Die Forscher fanden heraus, dass 30 der 1.400 Kinder, die eine Strahlentherapie im Brustbereich erhalten hatten, später im Leben an Brustkrebs erkrankten. Insgesamt gab es in dieser Gruppe von 30 Frauen 42 Brustkrebserkrankungen, in einigen Fällen trat in beiden Brüsten Krebs auf. Dies ist vergleichbar mit einem erwarteten Fall in der Allgemeinbevölkerung.

Es gab 19 weitere Fälle von Schilddrüsenkrebs als erwartet, acht weitere Fälle von Knochen- und Darmkrebs, vier weitere Fälle von Lungenkrebs und drei weitere Fälle von Magenkrebs.

Es gab auch ein erhöhtes Risiko für Leukämie, die in den ersten fünf Jahren der Nachbeobachtung am höchsten war, aber in den nächsten zehn Jahren zurückging.
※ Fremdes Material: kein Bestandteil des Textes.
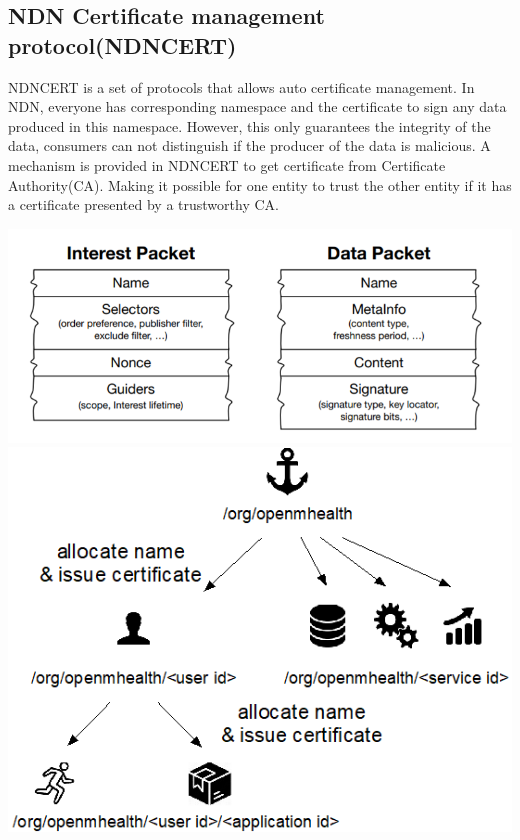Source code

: \documentclass[a0,portrait]{poster}
\begin{document}
\begin{multicols}{2}
\subsection*{NDN Certificate management protocol(NDNCERT)\cite{zhang2017ndncert}}
\par
	NDNCERT is a set of protocols that allows auto certificate management.
	In NDN, everyone has corresponding namespace and the certificate to sign any data produced in this namespace.
	However, this only guarantees the integrity of the data, consumers can not distinguish if the producer of the data is malicious.
	A mechanism is provided in NDNCERT to get certificate from Certificate Authority(CA).
	Making it possible for one entity to trust the other entity if it has a certificate presented by a trustworthy CA.
\par
\begin{minipage}[b]{0.55\linewidth}
	\includegraphics[width=\linewidth]{figures/packet.png}
	\includegraphics[width=\linewidth]{figures/NDNfit.png}

\end{minipage}
\end{multicols}
\end{document}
Das Team fand auch heraus, dass Patienten, die einen zweiten Krebs entwickelt hatten, ein höheres Risiko hatten, mit einem dritten Krebs diagnostiziert zu werden.

Prof. Birch sagt: "Unsere Studie zeigt, dass Krebserkrankungen, die typischerweise bei Erwachsenen beobachtet werden, bei den Überlebenden der Hodgkin-Kindheit, die vor 1986 behandelt wurden, in viel jüngerem Alter auftreten. In einigen Fällen entwickeln sich multiple Krebserkrankungen bei Patienten."

Dr. David Walker, ein führendes Mitglied der Kinderkrebs-Studiengruppe des Vereinigten Königreichs, sagt: "Es ist entscheidend, dass diejenigen, die wegen Hodgkin-Krankheit als Kinder behandelt werden, auf ihr erhöhtes Risiko für andere Krebsarten aufmerksam gemacht werden.

Er fügt hinzu: "Es ist wichtig zu beachten, dass alle Patienten, die in dieser Studie Brustkrebs entwickelten, eine Strahlentherapie erhielten, die in der derzeitigen Praxis nicht routinemäßig empfohlen wird."

Professor Robert Souhami, Direktor für klinische und externe Angelegenheiten bei Cancer Research UK, sagt: "Die Behandlung von Morbus Hodgkin im Kindesalter ist so erfolgreich, dass die Fünf-Jahres-Überlebensrate jetzt über 95 Prozent liegt. Als Folge dieser großartigen Leistung sind wir sich der langfristigen Auswirkungen einer Behandlung bewusst werden, die sonst verborgen geblieben wäre.

"Wir müssen sicherstellen, dass Kinder mit Morbus Hodgkin nach der Behandlung kontinuierlich überwacht werden und aktiv auf die ersten Anzeichen von Krebs hin untersucht werden. Gleichzeitig sollten die Bemühungen fortgesetzt werden, wirksame, aber weniger krebserregende Behandlungen zu entwickeln."